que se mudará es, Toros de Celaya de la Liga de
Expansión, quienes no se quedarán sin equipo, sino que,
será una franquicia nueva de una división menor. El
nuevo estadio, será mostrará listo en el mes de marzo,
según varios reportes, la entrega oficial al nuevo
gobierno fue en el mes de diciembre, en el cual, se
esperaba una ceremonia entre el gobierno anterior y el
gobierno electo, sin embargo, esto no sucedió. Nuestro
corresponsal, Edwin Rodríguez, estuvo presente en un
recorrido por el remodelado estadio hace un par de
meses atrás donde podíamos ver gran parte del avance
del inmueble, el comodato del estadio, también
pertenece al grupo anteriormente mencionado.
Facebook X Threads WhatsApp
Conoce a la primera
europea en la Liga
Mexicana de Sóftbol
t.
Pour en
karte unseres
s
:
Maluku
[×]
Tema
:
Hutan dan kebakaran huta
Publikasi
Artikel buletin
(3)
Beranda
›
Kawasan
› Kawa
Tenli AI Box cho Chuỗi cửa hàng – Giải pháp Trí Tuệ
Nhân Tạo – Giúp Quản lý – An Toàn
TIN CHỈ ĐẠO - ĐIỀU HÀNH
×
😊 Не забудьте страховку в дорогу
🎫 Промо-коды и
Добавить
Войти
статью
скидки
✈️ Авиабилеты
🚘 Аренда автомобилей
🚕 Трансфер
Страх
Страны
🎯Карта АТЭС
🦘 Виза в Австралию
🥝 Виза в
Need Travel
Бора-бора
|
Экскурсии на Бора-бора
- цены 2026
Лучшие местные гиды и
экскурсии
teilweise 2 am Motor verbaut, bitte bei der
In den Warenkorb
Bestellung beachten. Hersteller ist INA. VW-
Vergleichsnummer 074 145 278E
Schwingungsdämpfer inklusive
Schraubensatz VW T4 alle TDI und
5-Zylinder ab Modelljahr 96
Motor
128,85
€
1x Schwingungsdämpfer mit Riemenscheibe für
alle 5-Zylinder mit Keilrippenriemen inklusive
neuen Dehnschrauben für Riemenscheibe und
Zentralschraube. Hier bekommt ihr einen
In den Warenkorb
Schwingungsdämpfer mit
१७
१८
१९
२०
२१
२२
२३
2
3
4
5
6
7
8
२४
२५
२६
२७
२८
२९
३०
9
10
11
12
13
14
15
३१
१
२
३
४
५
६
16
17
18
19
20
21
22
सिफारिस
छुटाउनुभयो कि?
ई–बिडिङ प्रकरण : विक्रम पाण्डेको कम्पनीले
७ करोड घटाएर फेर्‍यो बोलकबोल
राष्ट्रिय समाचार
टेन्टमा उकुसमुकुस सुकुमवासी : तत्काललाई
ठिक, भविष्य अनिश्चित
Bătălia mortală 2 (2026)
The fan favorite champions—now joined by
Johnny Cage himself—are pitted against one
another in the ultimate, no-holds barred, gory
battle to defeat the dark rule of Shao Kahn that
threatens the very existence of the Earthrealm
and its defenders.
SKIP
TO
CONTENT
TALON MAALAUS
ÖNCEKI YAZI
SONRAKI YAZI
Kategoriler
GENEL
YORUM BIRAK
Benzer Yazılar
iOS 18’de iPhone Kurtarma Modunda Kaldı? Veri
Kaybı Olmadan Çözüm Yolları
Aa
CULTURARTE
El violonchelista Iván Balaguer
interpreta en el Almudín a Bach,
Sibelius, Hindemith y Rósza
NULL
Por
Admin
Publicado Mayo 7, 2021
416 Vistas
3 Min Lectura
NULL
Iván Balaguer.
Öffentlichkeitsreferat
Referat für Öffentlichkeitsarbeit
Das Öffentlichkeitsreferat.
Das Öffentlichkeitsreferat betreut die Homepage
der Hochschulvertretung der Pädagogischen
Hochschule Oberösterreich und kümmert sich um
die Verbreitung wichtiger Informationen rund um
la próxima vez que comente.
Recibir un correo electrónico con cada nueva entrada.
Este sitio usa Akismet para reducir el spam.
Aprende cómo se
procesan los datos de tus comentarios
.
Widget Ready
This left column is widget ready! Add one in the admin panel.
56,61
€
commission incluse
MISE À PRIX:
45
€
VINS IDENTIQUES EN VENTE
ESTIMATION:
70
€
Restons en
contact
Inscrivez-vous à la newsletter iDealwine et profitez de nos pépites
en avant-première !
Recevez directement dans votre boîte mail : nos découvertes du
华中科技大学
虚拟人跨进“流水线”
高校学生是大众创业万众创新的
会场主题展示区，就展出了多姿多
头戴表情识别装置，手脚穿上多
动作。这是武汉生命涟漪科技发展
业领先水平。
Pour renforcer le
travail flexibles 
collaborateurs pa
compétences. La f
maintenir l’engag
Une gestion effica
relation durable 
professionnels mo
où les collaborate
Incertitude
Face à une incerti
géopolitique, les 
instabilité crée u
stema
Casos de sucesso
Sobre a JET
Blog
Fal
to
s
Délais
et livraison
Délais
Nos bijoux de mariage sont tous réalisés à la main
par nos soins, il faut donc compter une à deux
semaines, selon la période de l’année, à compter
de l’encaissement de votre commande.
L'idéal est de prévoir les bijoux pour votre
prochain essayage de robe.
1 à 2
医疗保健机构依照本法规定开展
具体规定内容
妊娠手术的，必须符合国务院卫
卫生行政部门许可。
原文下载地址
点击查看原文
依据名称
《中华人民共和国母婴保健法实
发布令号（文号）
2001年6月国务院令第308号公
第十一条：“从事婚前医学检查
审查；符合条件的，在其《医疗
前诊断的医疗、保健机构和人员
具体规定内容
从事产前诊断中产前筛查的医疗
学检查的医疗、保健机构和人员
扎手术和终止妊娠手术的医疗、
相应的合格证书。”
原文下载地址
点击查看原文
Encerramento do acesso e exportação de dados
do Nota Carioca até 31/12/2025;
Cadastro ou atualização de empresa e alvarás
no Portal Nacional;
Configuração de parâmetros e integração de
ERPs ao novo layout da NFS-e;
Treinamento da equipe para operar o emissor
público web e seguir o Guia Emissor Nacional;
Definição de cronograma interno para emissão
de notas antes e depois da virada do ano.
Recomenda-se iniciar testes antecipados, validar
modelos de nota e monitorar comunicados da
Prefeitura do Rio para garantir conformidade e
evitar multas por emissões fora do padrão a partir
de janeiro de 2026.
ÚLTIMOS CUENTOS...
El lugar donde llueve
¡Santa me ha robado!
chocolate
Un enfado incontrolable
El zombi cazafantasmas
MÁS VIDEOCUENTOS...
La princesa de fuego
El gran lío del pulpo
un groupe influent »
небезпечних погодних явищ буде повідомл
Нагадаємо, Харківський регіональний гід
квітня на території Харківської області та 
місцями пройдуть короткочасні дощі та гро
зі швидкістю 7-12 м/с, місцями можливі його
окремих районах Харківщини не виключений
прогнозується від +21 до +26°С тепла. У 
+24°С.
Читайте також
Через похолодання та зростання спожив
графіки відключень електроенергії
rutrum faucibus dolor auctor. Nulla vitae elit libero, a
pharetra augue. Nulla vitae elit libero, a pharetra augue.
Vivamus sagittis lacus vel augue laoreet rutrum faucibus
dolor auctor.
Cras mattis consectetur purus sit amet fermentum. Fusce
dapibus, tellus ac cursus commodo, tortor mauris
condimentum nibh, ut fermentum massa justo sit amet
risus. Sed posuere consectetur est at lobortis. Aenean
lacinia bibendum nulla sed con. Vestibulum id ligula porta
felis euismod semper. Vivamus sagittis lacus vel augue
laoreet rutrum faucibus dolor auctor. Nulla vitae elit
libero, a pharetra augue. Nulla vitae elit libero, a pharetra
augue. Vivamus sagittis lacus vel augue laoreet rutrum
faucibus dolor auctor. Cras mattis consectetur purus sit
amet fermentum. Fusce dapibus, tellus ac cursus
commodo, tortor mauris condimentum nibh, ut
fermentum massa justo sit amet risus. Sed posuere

-*-*-

Above this instruction are the records; retype exactly the lines from the one containing "छुटाउनुभयो कि?" up to and including the one containing "battle to defeat".

**Response area:**
छुटाउनुभयो कि?
ई–बिडिङ प्रकरण : विक्रम पाण्डेको कम्पनीले
७ करोड घटाएर फेर्‍यो बोलकबोल
राष्ट्रिय समाचार
टेन्टमा उकुसमुकुस सुकुमवासी : तत्काललाई
ठिक, भविष्य अनिश्चित
Bătălia mortală 2 (2026)
The fan favorite champions—now joined by
Johnny Cage himself—are pitted against one
another in the ultimate, no-holds barred, gory
battle to defeat the dark rule of Shao Kahn that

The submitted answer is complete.